Non vi dice nulla il fatto che tanti grandi uomini siano morti? A me dice più di quanto essi dissero in vita.

Quando la donna chiede macedonia per due, perfeziona il peccato originale.

Le strade sono più larghe di notte che di giorno.

Quando raccogliamo il guanto caduto, stringiamo la mano alla morte.

Il pesce si vede sempre di profilo.

Meteorologia: mentirologia.

Quel che dà più fastidio alle statue di marmo è che hanno sempre i piedi freddi.

Quel che dà più piacere alle anziane è poter dire: “torna di moda”.

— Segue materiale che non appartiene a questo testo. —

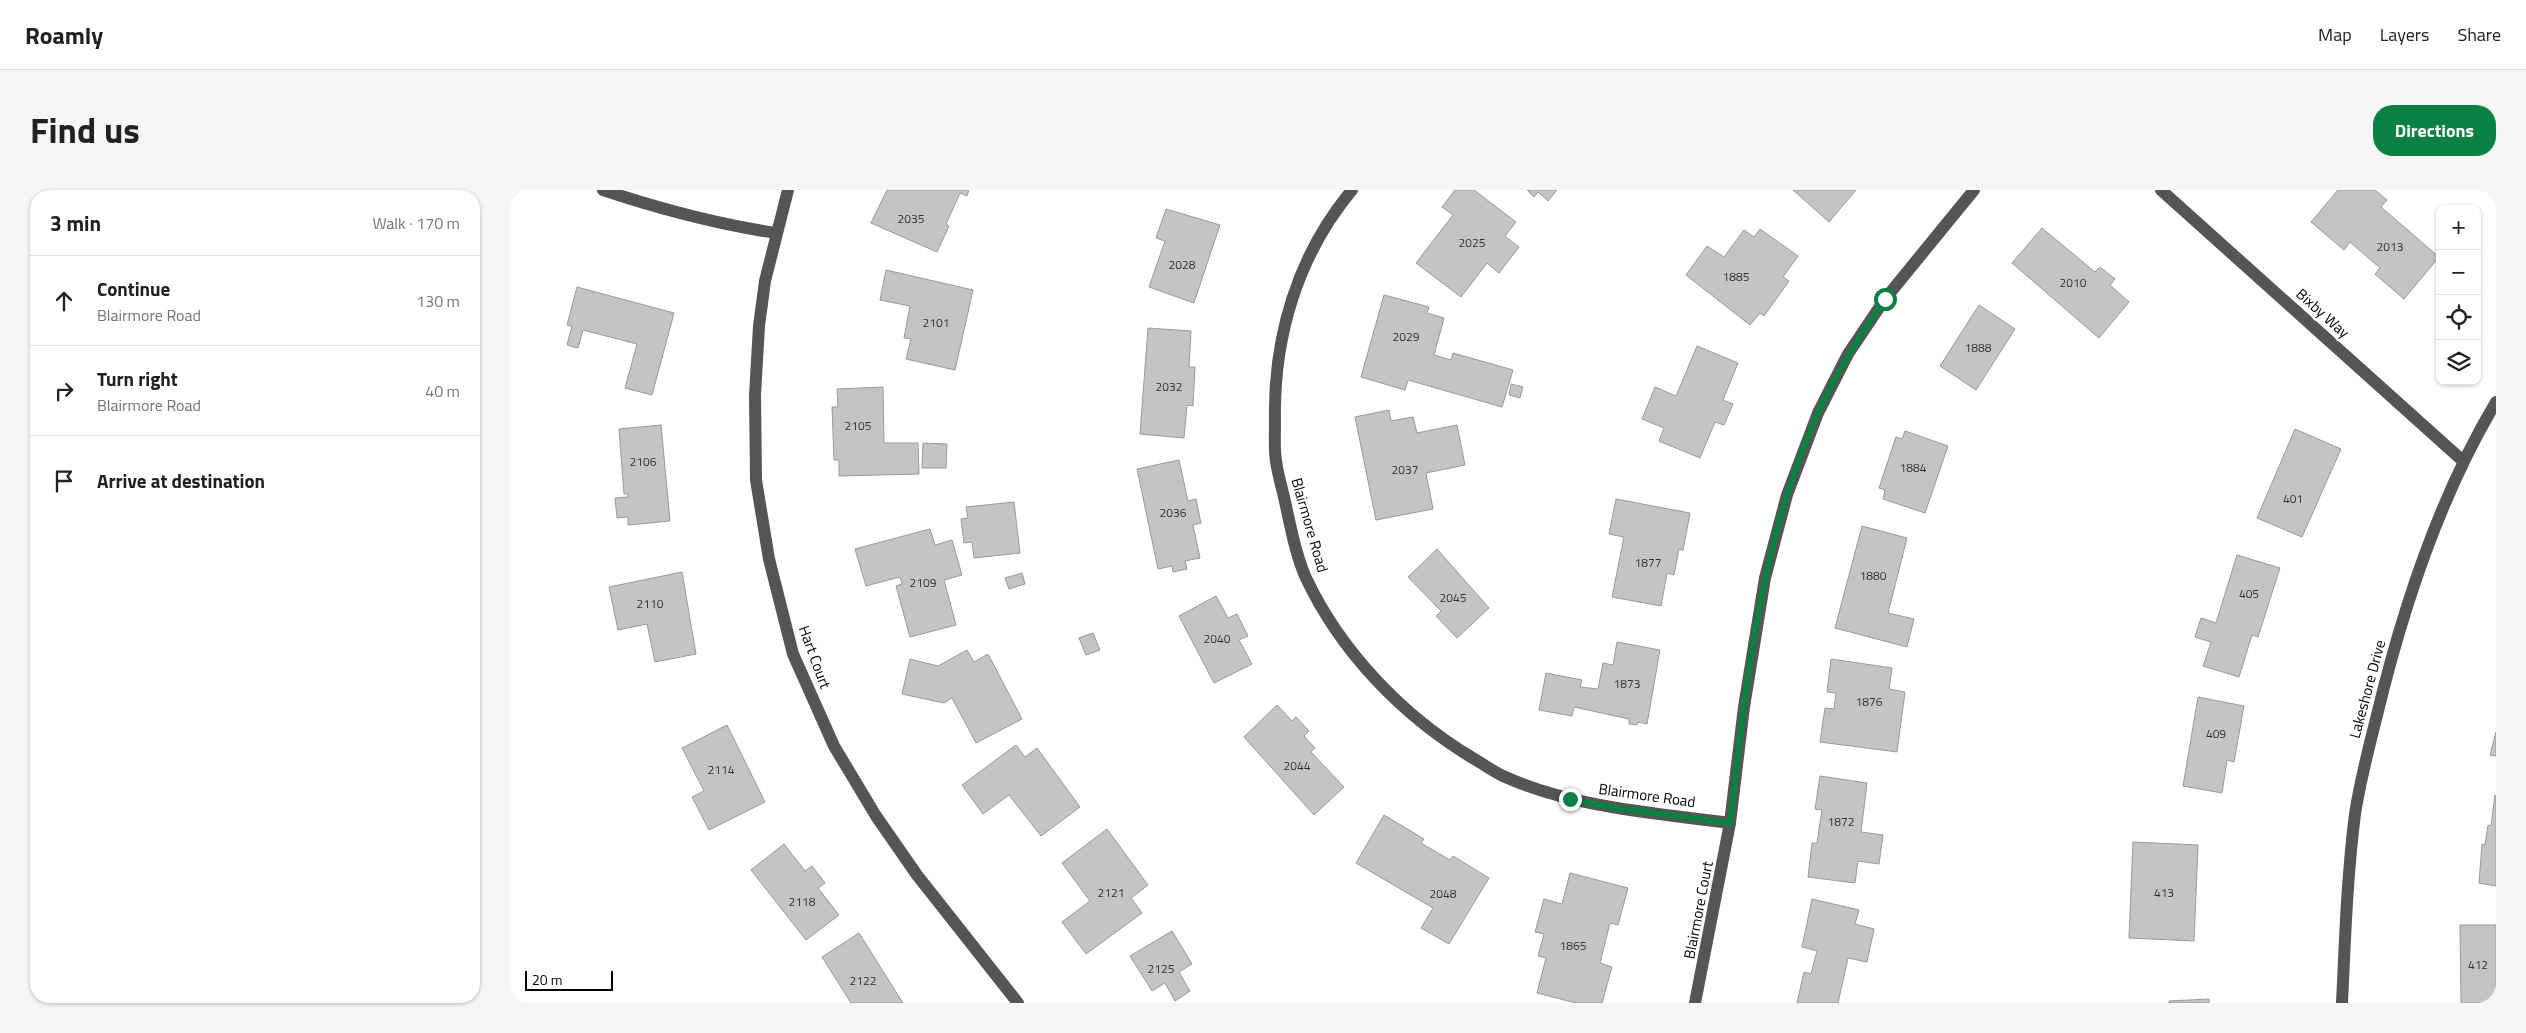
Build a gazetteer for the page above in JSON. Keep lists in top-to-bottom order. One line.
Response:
{"streets":{"street":["Bixby Way","Blairmore Road","Hart Court","Lakeshore Drive","Blairmore Court"]},"crossings":[["Bixby Way","Lakeshore Drive"],["Blairmore Road","Blairmore Court"]],"house_numbers":["2035","2025","2013","2028","1885","2010","2101","2029","1888","2032","2105","2106","1884","2037","401","2036","1877","1880","2109","405","2045","2110","2040","1873","1876","409","2044","2114","1872","2121","413","2048","2118","1865","412","2125","2122"],"scale_bar":"20 m","page":{"header":"Roamly","nav":["Map","Layers","Share"],"title":"Find us","buttons":"Directions","heading":["3 min","Walk · 170 m"],"map_buttons":["+","−"],"list":[["Continue","Blairmore Road","130 m"],["Turn right","Blairmore Road","40 m"],"Arrive at destination"],"scale":"20 m"}}
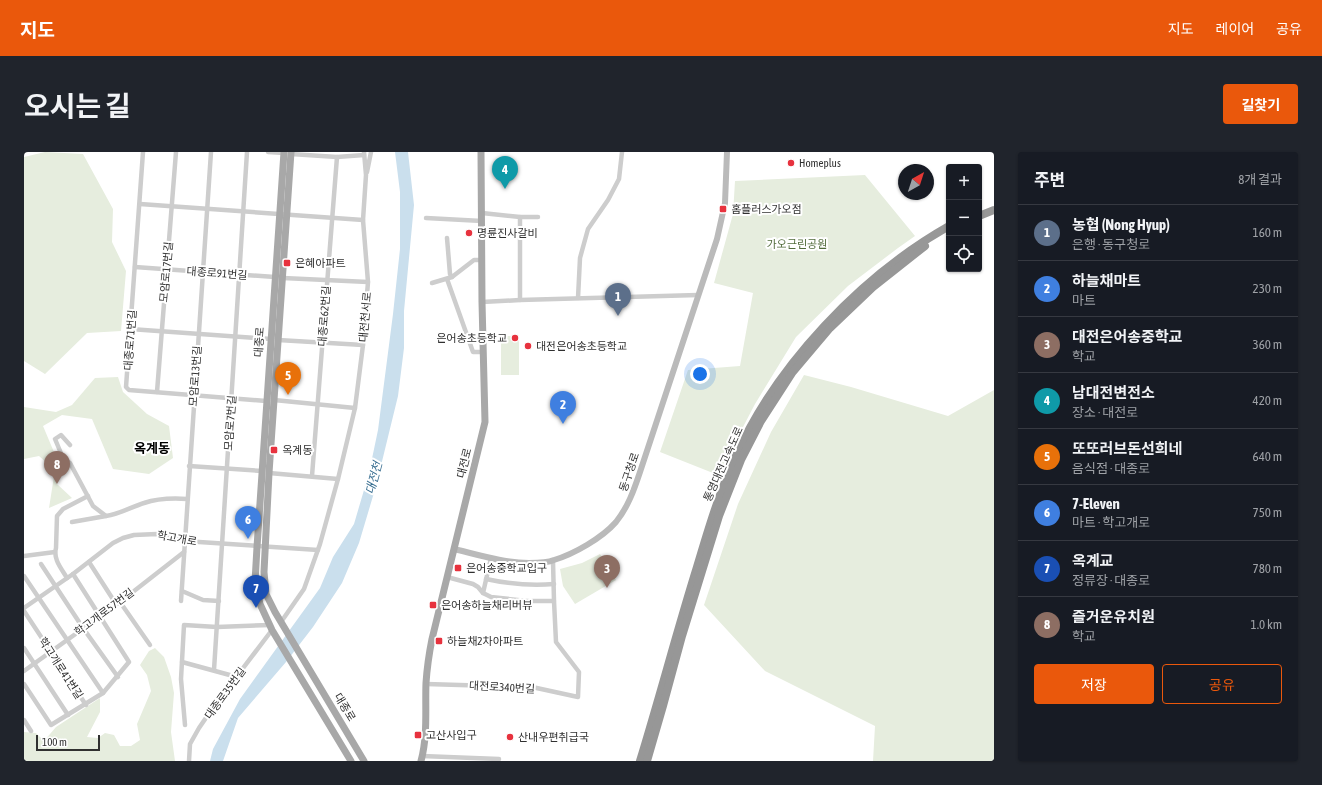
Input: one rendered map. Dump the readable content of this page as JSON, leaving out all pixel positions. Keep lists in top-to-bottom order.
{
  "streets": {
    "highway": ["통영대전고속도로"],
    "main road": ["대종로", "대전로", "동구청로"],
    "street": [
      "모암로17번길",
      "대종로91번길",
      "대종로62번길",
      "대전천서로",
      "대종로71번길",
      "모암로13번길",
      "모암로7번길",
      "학고개로",
      "학고개로57번길",
      "학고개로41번길",
      "대전로340번길",
      "대종로35번길"
    ]
  },
  "crossings": [
    ["모암로17번길", "대종로91번길"],
    ["모암로17번길", "대종로71번길"],
    ["대종로91번길", "대종로71번길"],
    ["대종로91번길", "대종로"],
    ["대종로91번길", "모암로13번길"],
    ["대종로91번길", "모암로7번길"],
    ["대종로62번길", "대종로"],
    ["대전천서로", "대종로"],
    ["대종로71번길", "대종로"],
    ["대종로71번길", "모암로13번길"],
    ["대종로71번길", "모암로7번길"],
    ["대종로", "학고개로"],
    ["대종로", "대종로35번길"],
    ["모암로13번길", "학고개로"],
    ["모암로13번길", "학고개로57번길"],
    ["모암로7번길", "학고개로"],
    ["대전로", "동구청로"],
    ["대전로", "대전로340번길"],
    ["학고개로", "학고개로41번길"],
    ["학고개로57번길", "학고개로41번길"]
  ],
  "districts": ["옥계동"],
  "water": ["대전천"],
  "parks": ["가오근린공원"],
  "places": {
    "other": [
      "Homeplus",
      "명륜진사갈비",
      "은어송초등학교",
      "대전은어송초등학교",
      "산내우편취급국"
    ],
    "transit": [
      "홈플러스가오점",
      "은혜아파트",
      "옥계동",
      "은어송중학교입구",
      "은어송하늘채리버뷰",
      "하늘채2차아파트",
      "고산사입구"
    ]
  },
  "scale_bar": "100 m",
  "north": "top right",
  "page": {
    "header": "지도",
    "nav": ["지도", "레이어", "공유"],
    "title": "오시는 길",
    "buttons": [
      "길찾기",
      ["저장", "공유"]
    ],
    "heading": ["주변", "8개 결과"],
    "pins": [
      "4",
      "1",
      "5",
      "2",
      "8",
      "6",
      "3",
      "7"
    ],
    "map_buttons": ["+", "−"],
    "list": [
      {
        "mark": "1",
        "name": "농협 (Nong Hyup)",
        "note": "은행 · 동구청로",
        "value": "160 m"
      },
      {
        "mark": "2",
        "name": "하늘채마트",
        "note": "마트",
        "value": "230 m"
      },
      {
        "mark": "3",
        "name": "대전은어송중학교",
        "note": "학교",
        "value": "360 m"
      },
      {
        "mark": "4",
        "name": "남대전변전소",
        "note": "장소 · 대전로",
        "value": "420 m"
      },
      {
        "mark": "5",
        "name": "또또러브돈선희네",
        "note": "음식점 · 대종로",
        "value": "640 m"
      },
      {
        "mark": "6",
        "name": "7-Eleven",
        "note": "마트 · 학고개로",
        "value": "750 m"
      },
      {
        "mark": "7",
        "name": "옥계교",
        "note": "정류장 · 대종로",
        "value": "780 m"
      },
      {
        "mark": "8",
        "name": "즐거운유치원",
        "note": "학교",
        "value": "1.0 km"
      }
    ],
    "scale": "100 m"
  }
}
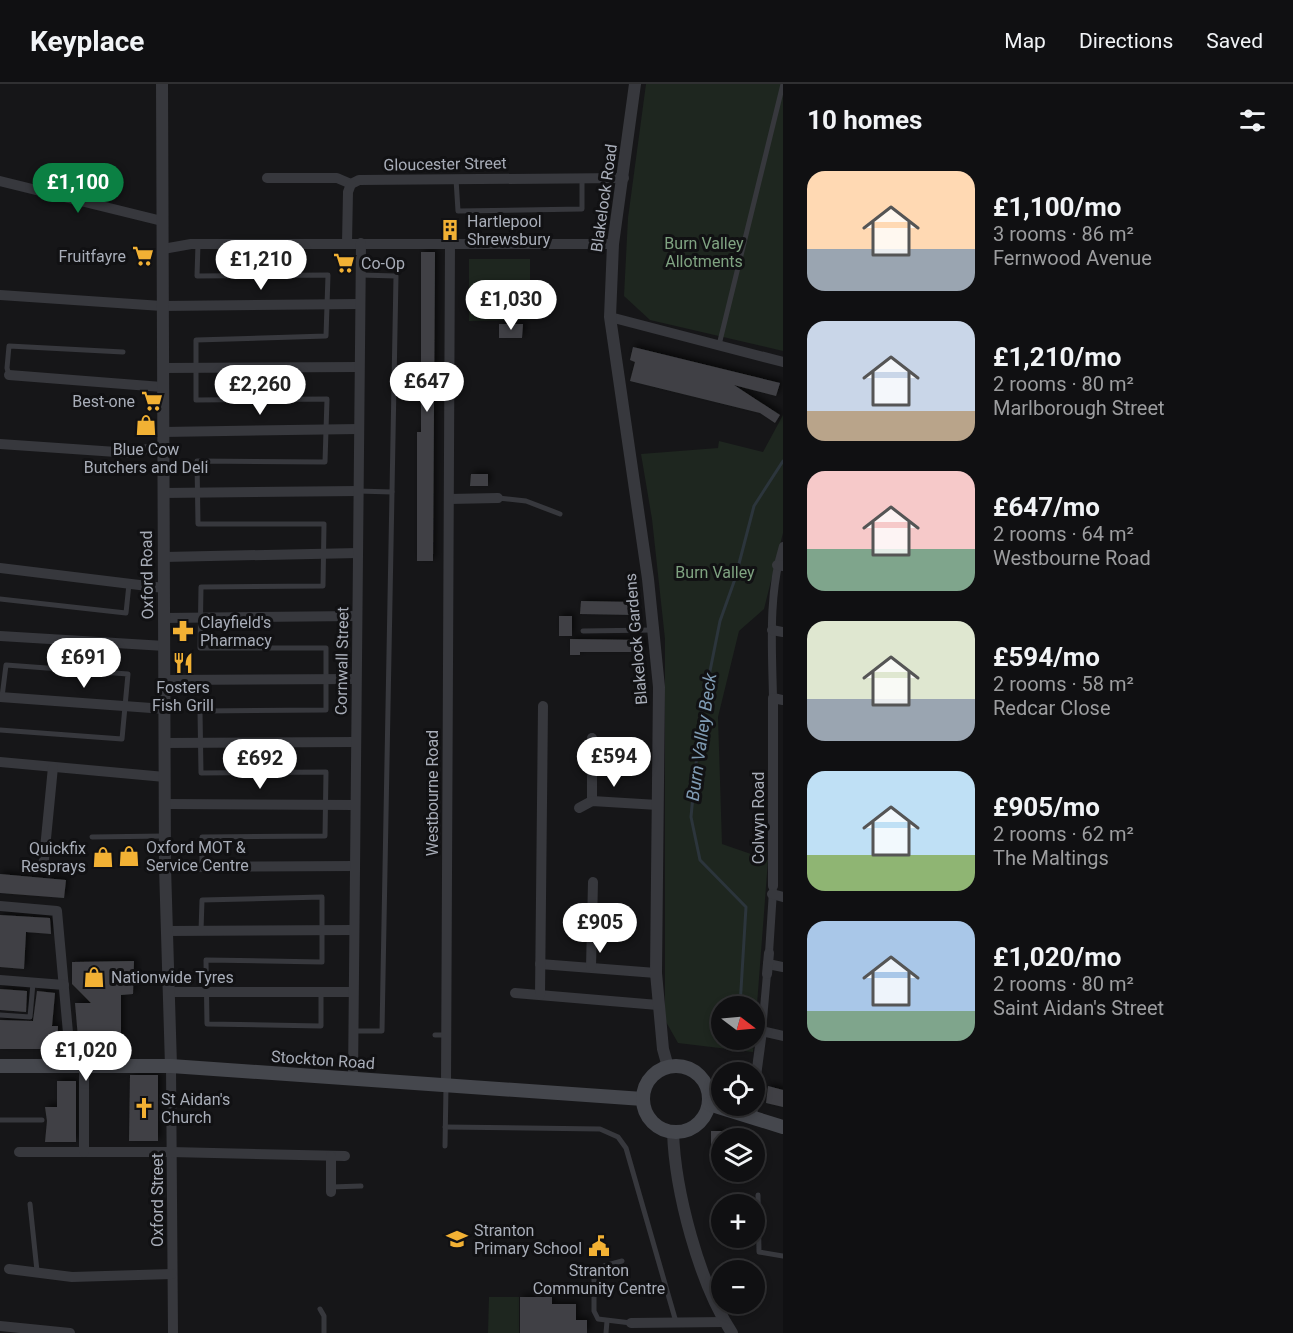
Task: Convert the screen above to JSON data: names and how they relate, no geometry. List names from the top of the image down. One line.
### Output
{"streets":{"main road":["Stockton Road"],"street":["Gloucester Street","Blakelock Road","Oxford Road","Blakelock Gardens","Cornwall Street","Westbourne Road","Colwyn Road","Oxford Street"]},"crossings":[["Gloucester Street","Blakelock Road"],["Blakelock Road","Blakelock Gardens"],["Oxford Road","Stockton Road"],["Oxford Road","Oxford Street"],["Blakelock Gardens","Stockton Road"],["Cornwall Street","Stockton Road"],["Westbourne Road","Stockton Road"],["Stockton Road","Oxford Street"]],"water":["Burn Valley Beck"],"parks":["Burn Valley Allotments","Burn Valley"],"places":{"building":["Hartlepool Shrewsbury"],"supermarket":["Fruitfayre","Co-Op","Best-one"],"shop":["Blue Cow Butchers and Deli","Oxford MOT & Service Centre","Quickfix Resprays","Nationwide Tyres"],"pharmacy":["Clayfield's Pharmacy"],"restaurant":["Fosters Fish Grill"],"church":["St Aidan's Church"],"school or university":["Stranton Primary School"],"public building":["Stranton Community Centre"]},"north":"right","page":{"header":"Keyplace","nav":["Map","Directions","Saved"],"heading":"10 homes","list":[{"name":"£1,100/mo","note":"3 rooms · 86 m² · Fernwood Avenue"},{"name":"£1,210/mo","note":"2 rooms · 80 m² · Marlborough Street"},{"name":"£647/mo","note":"2 rooms · 64 m² · Westbourne Road"},{"name":"£594/mo","note":"2 rooms · 58 m² · Redcar Close"},{"name":"£905/mo","note":"2 rooms · 62 m² · The Maltings"},{"name":"£1,020/mo","note":"2 rooms · 80 m² · Saint Aidan's Street"}],"price":["£1,100","£1,210","£1,030","£647","£2,260","£691","£594","£692","£905","£1,020"],"map_buttons":["+","−"]}}
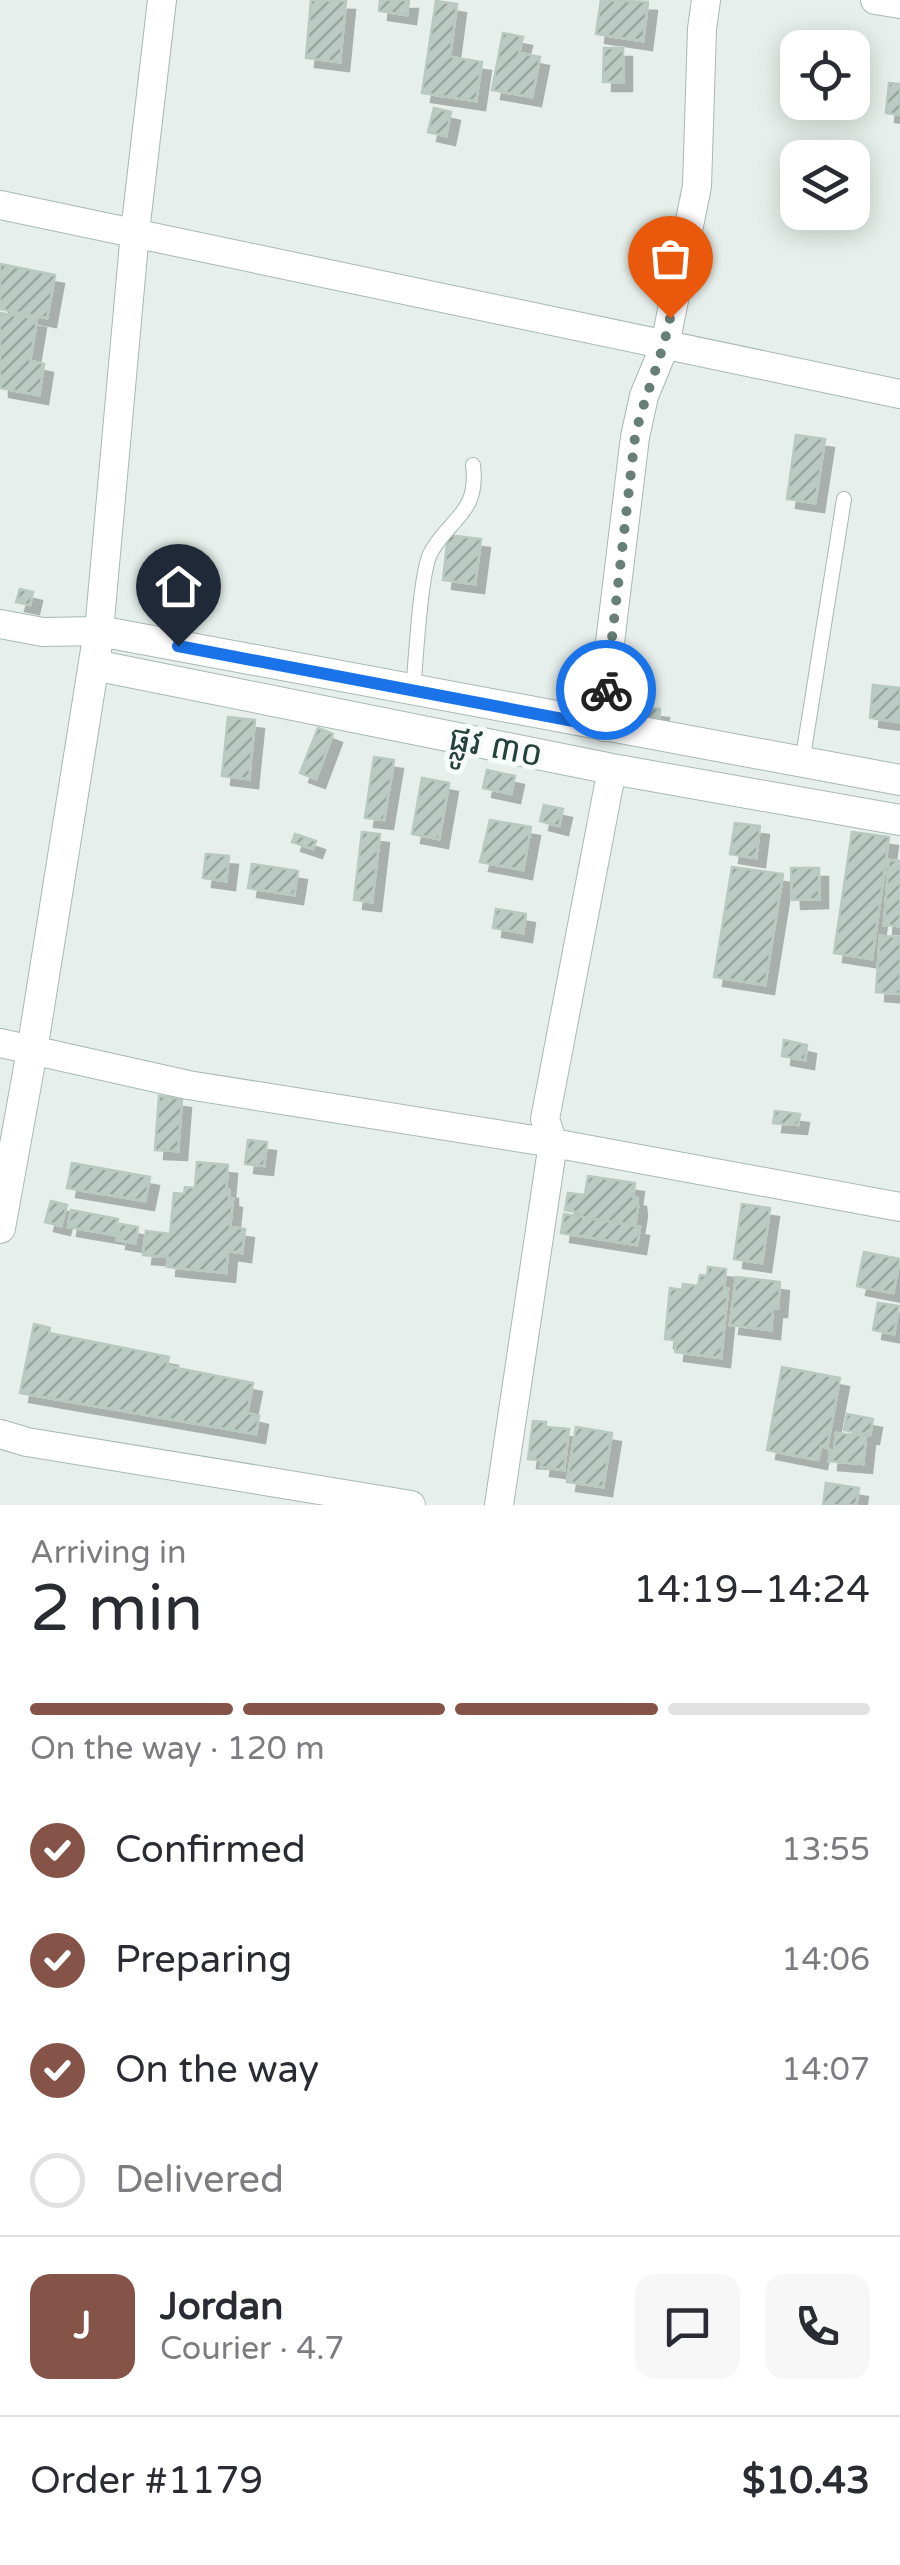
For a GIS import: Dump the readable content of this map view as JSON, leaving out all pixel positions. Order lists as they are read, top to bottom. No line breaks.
{"streets":{"street":["ផ្លូវ ៣០"]},"page":{"heading":["2 min","Arriving in","14:19–14:24"],"panel":["Jordan","Courier · 4.7","Order #1179","$10.43"],"bar":"On the way · 120 m","list":[["Confirmed","13:55"],["Preparing","14:06"],["On the way","14:07"],"Delivered"],"round":"J"}}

Quella donna mi ha guardato come si guarda un taxi libero.

Scale di tutto il mondo, unitevi! E ci potrete condurre in cielo.

Se le lenzuola sono gelate, si sogna in slitta.

E se le formiche fossero degli extraterrestri che si sono stabiliti nella terra?

Se si guardano di giorno gli occhi del gatto, sembra che si sia dimenticato di spegnere la luce della camera da letto.

Se si potesse sfruttare la noia disporremmo della più potente fonte di energia.

Sembra che la luna rimbianchi le pareti per scriverci sopra qualcosa.

Quando fu inventato il cinema, le nuvole fino a quel momenton ferme nelle fotografie, cominciarono a muoversi.

Tutti vorrebbero avere due fegati per lamentarsi di entrambi.

Il tango è pieno di addii.

L’epitaffio è l’ultimo biglietto da visita dell’uomo.